Il sedicesimo obiettivo di sviluppo sostenibile dell’ONU può essere considerato come una sintesi del lavoro che le Nazioni Unite mirano a svolgere sin dalla propria fondazione. Il titolo è infatti “Pace, giustizia e istituzioni solide”. Sotteso a questi tre punti c’è innanzitutto il grande tema della protezione, al centro del dibattito politico in molti Paesi occidentali negli anni 2000. Proteggere i cittadini non è uno slogan che può essere rivendicato da una singola fazione politica. È un compito imperativo di ogni governo. 

 

L’obiettivo ribadisce a questo proposito la centralità degli Stati in quanto attori dotati di tutti gli strumenti per implementare tale protezione, nel senso più ampio del termine. Non si tratta solo di portare avanti un piano strutturato di investimenti in sicurezza, ma anche di limitare i danni sociali dei conflitti, a cominciare dell’abbandono scolastico che indebolisce le prospettive future di crescita di intere aree del pianeta. 

 

A dover operare per costruire la pace e la giustizia non sono solo le istituzioni nazionali. L’obiettivo 16 raccoglie la sfida posta dalla globalizzazione e dalla coesistenza dialettica tra strutture sovranazionali più solide e una rete di amministrazioni locali che governano le città globali. Gli Stati si sono impegnati a sviluppare istituzioni efficaci, responsabili e trasparenti a tutti i livelli, proprio al fine di garantire una protezione diffusa.

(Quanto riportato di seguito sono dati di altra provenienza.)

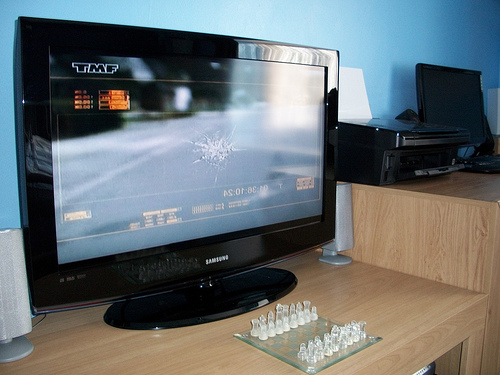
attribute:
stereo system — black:
[315, 114, 477, 197]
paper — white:
[339, 64, 374, 122]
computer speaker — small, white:
[2, 225, 38, 365]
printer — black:
[335, 120, 474, 185]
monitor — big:
[13, 14, 338, 331]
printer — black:
[337, 101, 492, 190]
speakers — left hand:
[2, 228, 39, 363]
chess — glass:
[230, 303, 385, 373]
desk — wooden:
[333, 166, 498, 373]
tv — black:
[13, 15, 340, 274]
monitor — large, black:
[19, 5, 351, 302]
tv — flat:
[5, 7, 367, 309]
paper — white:
[336, 59, 372, 122]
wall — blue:
[0, 0, 497, 255]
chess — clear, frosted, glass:
[229, 275, 389, 373]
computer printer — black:
[336, 64, 471, 181]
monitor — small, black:
[413, 59, 499, 141]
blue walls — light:
[309, 7, 429, 107]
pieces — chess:
[248, 297, 318, 339]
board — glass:
[231, 315, 382, 373]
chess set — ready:
[233, 299, 385, 372]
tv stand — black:
[95, 264, 302, 335]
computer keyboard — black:
[462, 152, 499, 177]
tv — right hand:
[46, 50, 351, 253]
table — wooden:
[0, 287, 483, 374]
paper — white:
[330, 64, 388, 140]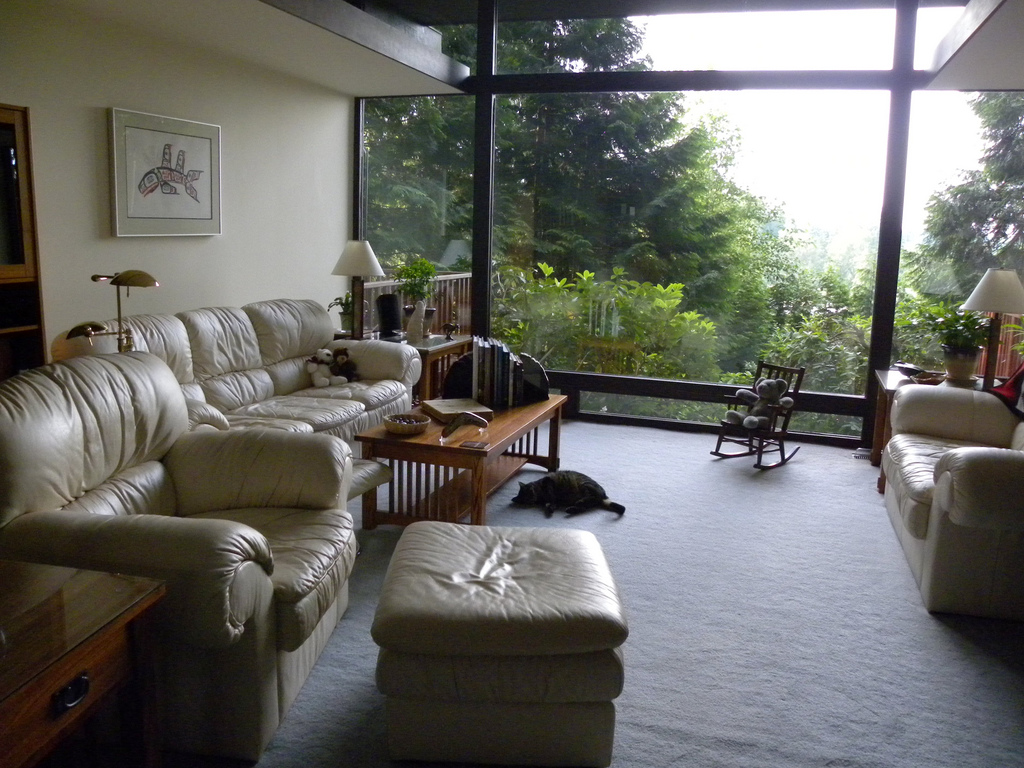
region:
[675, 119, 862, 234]
a view of sky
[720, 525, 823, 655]
a view of floor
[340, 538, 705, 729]
a view of chair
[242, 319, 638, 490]
a view of table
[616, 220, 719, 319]
a view of trees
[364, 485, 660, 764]
the beige leather ottoman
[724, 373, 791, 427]
the teddy bear on the rocking chair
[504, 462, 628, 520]
the cat is relaxing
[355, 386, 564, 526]
the coffee table is wooden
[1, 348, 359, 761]
the beige leather arm chair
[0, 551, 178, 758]
the side table is wooden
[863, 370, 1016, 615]
the beige leather love seat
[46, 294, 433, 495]
the beige leather sofa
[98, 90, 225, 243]
the painting on the wall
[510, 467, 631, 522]
cat laying on living room floor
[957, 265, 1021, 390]
lamp sits on top of an end table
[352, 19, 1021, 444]
large windows in a living room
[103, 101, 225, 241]
picture hanging on the wall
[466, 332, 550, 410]
books lined up on a coffee table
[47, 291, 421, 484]
off white leather couch in a living room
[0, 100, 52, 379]
wooden curio cabinet in the living room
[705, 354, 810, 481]
Child rocking chair with teddy bear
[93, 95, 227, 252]
Picture of fish on the wall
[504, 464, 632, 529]
Cat sleeping on the floor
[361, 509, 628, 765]
Tan upholstered ottoman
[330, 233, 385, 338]
Lamp on the end table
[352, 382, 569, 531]
Coffee table in front of the couch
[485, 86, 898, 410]
Large picture window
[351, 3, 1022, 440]
Trees outside the window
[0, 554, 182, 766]
Wood end table with drawer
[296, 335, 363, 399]
Two teddy bears on the couch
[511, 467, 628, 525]
Black cat laying on floor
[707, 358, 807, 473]
Rocking chair in front of picture window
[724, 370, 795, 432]
Stuffed animal sitting in rocking chair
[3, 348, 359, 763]
Overstuffed white leather armchair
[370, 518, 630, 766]
Overstuffed white leather ottoman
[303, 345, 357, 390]
Stuffed animals on white couch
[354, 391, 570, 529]
Brown wooden coffee table with books on it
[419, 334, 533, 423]
Books on wooden coffee table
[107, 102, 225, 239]
Picture of fish hanging on wall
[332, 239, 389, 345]
Tall table lamp with white shade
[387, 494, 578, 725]
a foot stool that is white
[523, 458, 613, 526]
a cat that is black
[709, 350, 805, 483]
a rocking chair that is wooden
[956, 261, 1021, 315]
a lamp shade that is white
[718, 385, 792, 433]
a teddy bear that is grey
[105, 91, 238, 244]
a picture that is white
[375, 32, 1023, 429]
a large window in the house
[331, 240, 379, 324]
a small white lamp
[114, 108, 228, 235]
a picture on the wall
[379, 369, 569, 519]
a wooden coffee table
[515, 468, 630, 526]
a cat laying on the floor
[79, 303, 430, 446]
a large white sofa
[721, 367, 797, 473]
a small rocking chair with a teddy bear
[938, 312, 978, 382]
a plant in a pot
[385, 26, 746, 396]
trees outside of a window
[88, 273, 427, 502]
A creamed color leather sofa.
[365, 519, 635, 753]
A cream color leather ottoman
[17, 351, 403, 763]
A cream colored armchair.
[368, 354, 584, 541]
A wooden brown coffee table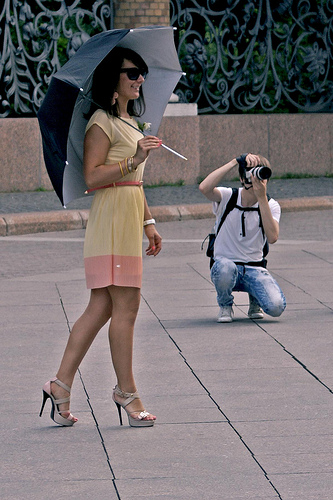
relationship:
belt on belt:
[93, 182, 144, 190] [83, 179, 144, 195]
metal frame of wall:
[0, 1, 332, 118] [1, 0, 331, 193]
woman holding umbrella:
[45, 46, 157, 429] [34, 21, 188, 429]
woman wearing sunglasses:
[45, 46, 157, 429] [118, 64, 150, 79]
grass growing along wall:
[272, 168, 331, 179] [1, 115, 318, 180]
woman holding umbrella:
[45, 46, 157, 429] [24, 25, 203, 182]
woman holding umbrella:
[45, 46, 157, 429] [35, 25, 183, 210]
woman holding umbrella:
[45, 46, 157, 429] [51, 31, 171, 220]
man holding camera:
[197, 145, 290, 324] [232, 146, 276, 193]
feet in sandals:
[52, 401, 89, 425] [109, 376, 157, 431]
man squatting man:
[197, 145, 290, 324] [197, 145, 290, 324]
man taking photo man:
[197, 145, 290, 324] [197, 145, 290, 324]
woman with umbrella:
[45, 46, 157, 429] [23, 23, 201, 210]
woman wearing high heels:
[45, 46, 157, 429] [29, 365, 157, 430]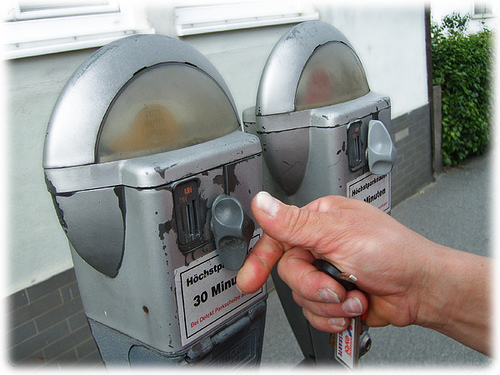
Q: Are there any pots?
A: No, there are no pots.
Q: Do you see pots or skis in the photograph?
A: No, there are no pots or skis.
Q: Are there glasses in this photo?
A: No, there are no glasses.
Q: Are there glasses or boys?
A: No, there are no glasses or boys.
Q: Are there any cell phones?
A: No, there are no cell phones.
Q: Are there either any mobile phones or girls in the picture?
A: No, there are no mobile phones or girls.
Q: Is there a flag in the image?
A: Yes, there is a flag.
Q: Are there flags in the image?
A: Yes, there is a flag.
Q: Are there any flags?
A: Yes, there is a flag.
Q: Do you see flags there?
A: Yes, there is a flag.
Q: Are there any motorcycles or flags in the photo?
A: Yes, there is a flag.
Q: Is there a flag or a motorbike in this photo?
A: Yes, there is a flag.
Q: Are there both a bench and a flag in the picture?
A: No, there is a flag but no benches.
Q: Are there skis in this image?
A: No, there are no skis.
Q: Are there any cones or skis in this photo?
A: No, there are no skis or cones.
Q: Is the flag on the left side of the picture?
A: Yes, the flag is on the left of the image.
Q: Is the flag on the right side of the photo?
A: No, the flag is on the left of the image.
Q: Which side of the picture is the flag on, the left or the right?
A: The flag is on the left of the image.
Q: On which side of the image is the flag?
A: The flag is on the left of the image.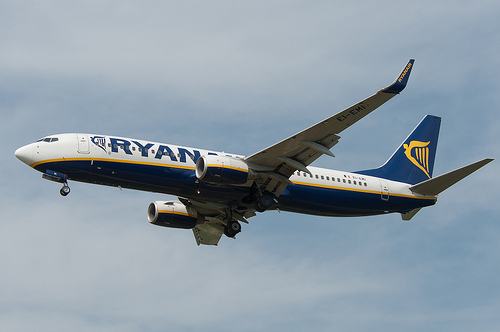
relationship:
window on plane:
[72, 129, 130, 157] [15, 79, 497, 280]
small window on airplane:
[315, 173, 323, 178] [10, 57, 499, 249]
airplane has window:
[10, 57, 499, 249] [104, 141, 111, 146]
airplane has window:
[10, 57, 499, 249] [306, 173, 316, 176]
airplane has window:
[10, 57, 499, 249] [130, 145, 137, 152]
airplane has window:
[10, 57, 499, 249] [131, 145, 136, 151]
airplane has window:
[10, 57, 499, 249] [149, 148, 158, 158]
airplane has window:
[10, 57, 499, 249] [311, 157, 388, 204]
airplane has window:
[10, 57, 499, 249] [360, 179, 370, 189]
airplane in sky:
[10, 57, 499, 249] [2, 2, 499, 330]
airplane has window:
[10, 57, 499, 249] [363, 180, 368, 185]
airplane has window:
[10, 57, 499, 249] [346, 175, 351, 187]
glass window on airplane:
[346, 176, 353, 188] [20, 97, 450, 223]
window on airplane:
[336, 175, 341, 182] [10, 57, 499, 249]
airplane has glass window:
[22, 85, 447, 267] [298, 171, 308, 181]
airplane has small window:
[10, 57, 499, 249] [324, 174, 331, 182]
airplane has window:
[10, 57, 499, 249] [298, 167, 308, 179]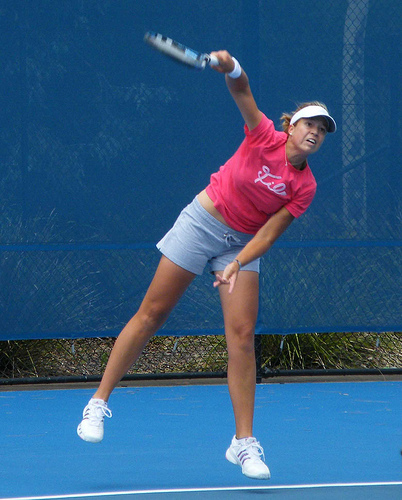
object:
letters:
[254, 165, 287, 197]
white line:
[0, 478, 400, 497]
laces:
[244, 441, 266, 462]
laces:
[83, 399, 113, 419]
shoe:
[76, 397, 113, 443]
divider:
[3, 2, 400, 340]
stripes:
[237, 450, 250, 465]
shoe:
[226, 435, 271, 480]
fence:
[0, 331, 402, 384]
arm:
[235, 206, 295, 266]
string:
[223, 230, 238, 248]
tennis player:
[75, 48, 337, 479]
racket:
[144, 30, 220, 70]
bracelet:
[234, 259, 242, 269]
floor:
[283, 379, 402, 482]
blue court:
[1, 380, 400, 498]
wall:
[230, 85, 279, 120]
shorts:
[156, 195, 260, 275]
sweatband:
[228, 57, 242, 80]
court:
[0, 46, 400, 500]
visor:
[290, 105, 337, 133]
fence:
[0, 3, 400, 384]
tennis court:
[0, 372, 398, 494]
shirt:
[206, 113, 317, 235]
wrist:
[234, 255, 243, 268]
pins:
[243, 442, 262, 453]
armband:
[227, 57, 241, 79]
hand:
[210, 50, 234, 73]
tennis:
[13, 19, 355, 480]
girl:
[77, 31, 337, 482]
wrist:
[228, 57, 237, 74]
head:
[288, 101, 329, 155]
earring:
[290, 132, 293, 135]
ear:
[288, 124, 295, 136]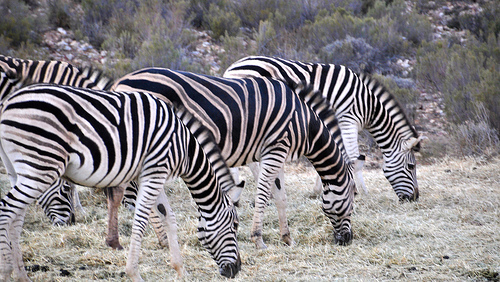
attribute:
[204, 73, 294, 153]
pattern — striped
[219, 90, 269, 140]
fur — zebra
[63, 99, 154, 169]
fur — zebra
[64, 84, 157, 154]
stripes — black, white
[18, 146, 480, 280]
field — grass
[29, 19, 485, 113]
bushes — green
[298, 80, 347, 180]
mane — black, white, zebra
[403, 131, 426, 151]
ear — zebra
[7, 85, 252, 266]
zebra — white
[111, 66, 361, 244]
zebra — white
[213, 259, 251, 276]
nose — black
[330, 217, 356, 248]
nose — black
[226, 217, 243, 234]
eye — black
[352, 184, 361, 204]
eye — black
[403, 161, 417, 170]
eye — black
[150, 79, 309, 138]
stripes — lighter, some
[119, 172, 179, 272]
stripes — faded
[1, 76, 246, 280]
zebra — eating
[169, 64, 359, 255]
zebra — eating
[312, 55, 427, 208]
zebra — eating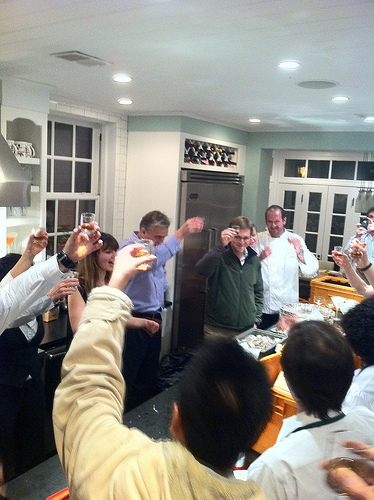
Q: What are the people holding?
A: Glasses.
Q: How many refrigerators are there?
A: One.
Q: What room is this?
A: The kitchen.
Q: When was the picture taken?
A: At night.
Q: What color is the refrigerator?
A: Silver.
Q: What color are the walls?
A: White and green.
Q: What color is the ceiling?
A: White.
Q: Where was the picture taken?
A: In a kitchen.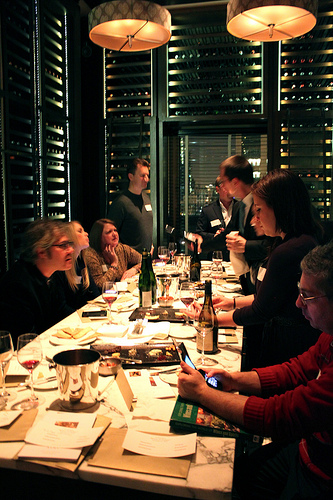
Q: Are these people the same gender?
A: No, they are both male and female.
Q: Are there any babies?
A: No, there are no babies.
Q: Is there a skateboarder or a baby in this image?
A: No, there are no babies or skateboarders.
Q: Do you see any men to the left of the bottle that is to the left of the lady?
A: Yes, there is a man to the left of the bottle.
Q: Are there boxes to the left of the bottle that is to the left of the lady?
A: No, there is a man to the left of the bottle.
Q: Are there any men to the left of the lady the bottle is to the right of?
A: Yes, there is a man to the left of the lady.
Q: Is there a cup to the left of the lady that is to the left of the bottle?
A: No, there is a man to the left of the lady.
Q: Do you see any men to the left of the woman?
A: Yes, there is a man to the left of the woman.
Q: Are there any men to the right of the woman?
A: No, the man is to the left of the woman.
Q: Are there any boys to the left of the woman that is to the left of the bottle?
A: No, there is a man to the left of the woman.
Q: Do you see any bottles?
A: Yes, there is a bottle.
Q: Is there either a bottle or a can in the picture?
A: Yes, there is a bottle.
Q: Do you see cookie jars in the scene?
A: No, there are no cookie jars.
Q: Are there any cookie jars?
A: No, there are no cookie jars.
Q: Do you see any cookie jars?
A: No, there are no cookie jars.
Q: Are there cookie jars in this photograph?
A: No, there are no cookie jars.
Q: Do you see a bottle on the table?
A: Yes, there is a bottle on the table.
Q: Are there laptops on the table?
A: No, there is a bottle on the table.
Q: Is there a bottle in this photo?
A: Yes, there is a bottle.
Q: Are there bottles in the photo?
A: Yes, there is a bottle.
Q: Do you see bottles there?
A: Yes, there is a bottle.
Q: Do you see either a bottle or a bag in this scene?
A: Yes, there is a bottle.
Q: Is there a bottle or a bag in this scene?
A: Yes, there is a bottle.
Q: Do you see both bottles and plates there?
A: Yes, there are both a bottle and a plate.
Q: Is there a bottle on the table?
A: Yes, there is a bottle on the table.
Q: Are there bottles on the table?
A: Yes, there is a bottle on the table.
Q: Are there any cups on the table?
A: No, there is a bottle on the table.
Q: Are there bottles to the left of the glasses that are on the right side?
A: Yes, there is a bottle to the left of the glasses.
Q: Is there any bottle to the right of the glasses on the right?
A: No, the bottle is to the left of the glasses.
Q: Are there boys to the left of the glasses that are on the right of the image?
A: No, there is a bottle to the left of the glasses.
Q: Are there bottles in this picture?
A: Yes, there is a bottle.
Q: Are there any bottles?
A: Yes, there is a bottle.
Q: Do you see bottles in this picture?
A: Yes, there is a bottle.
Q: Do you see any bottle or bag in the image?
A: Yes, there is a bottle.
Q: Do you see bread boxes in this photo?
A: No, there are no bread boxes.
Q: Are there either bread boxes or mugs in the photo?
A: No, there are no bread boxes or mugs.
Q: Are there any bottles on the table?
A: Yes, there is a bottle on the table.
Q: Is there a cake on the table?
A: No, there is a bottle on the table.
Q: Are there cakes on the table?
A: No, there is a bottle on the table.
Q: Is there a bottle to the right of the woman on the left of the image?
A: Yes, there is a bottle to the right of the woman.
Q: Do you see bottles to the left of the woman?
A: No, the bottle is to the right of the woman.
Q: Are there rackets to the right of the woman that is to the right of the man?
A: No, there is a bottle to the right of the woman.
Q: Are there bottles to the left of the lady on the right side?
A: Yes, there is a bottle to the left of the lady.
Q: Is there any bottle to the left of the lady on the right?
A: Yes, there is a bottle to the left of the lady.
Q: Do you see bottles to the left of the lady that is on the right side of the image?
A: Yes, there is a bottle to the left of the lady.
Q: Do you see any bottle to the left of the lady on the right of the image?
A: Yes, there is a bottle to the left of the lady.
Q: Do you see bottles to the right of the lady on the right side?
A: No, the bottle is to the left of the lady.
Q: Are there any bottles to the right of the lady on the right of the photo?
A: No, the bottle is to the left of the lady.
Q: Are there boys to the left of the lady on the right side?
A: No, there is a bottle to the left of the lady.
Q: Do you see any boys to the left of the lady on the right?
A: No, there is a bottle to the left of the lady.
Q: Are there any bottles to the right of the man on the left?
A: Yes, there is a bottle to the right of the man.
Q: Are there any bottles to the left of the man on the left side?
A: No, the bottle is to the right of the man.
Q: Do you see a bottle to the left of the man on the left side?
A: No, the bottle is to the right of the man.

Tali strutture devono essere aperte e realmente rappresentative della collettività che sono chiamate a governare. Questo impegno sta già trovando riscontro nella prassi politica. Si sono moltiplicate ad esempio negli ultimi anni anche in Italia esperienze partecipate di governance e di elaborazione delle linee programmatiche delle forze che concorrono in occasione delle elezioni comunali e politiche.

 

Questo obiettivo dovrebbe infine essere una spinta a intraprendere un percorso di riforme strutturali, capaci di mettere Paesi come l’Italia, dove i problemi della lentezza del processo decisionale e delle disuguaglianze interne sono tutt’altro che risolti, nelle condizioni  di essere competitivi in un mondo globale.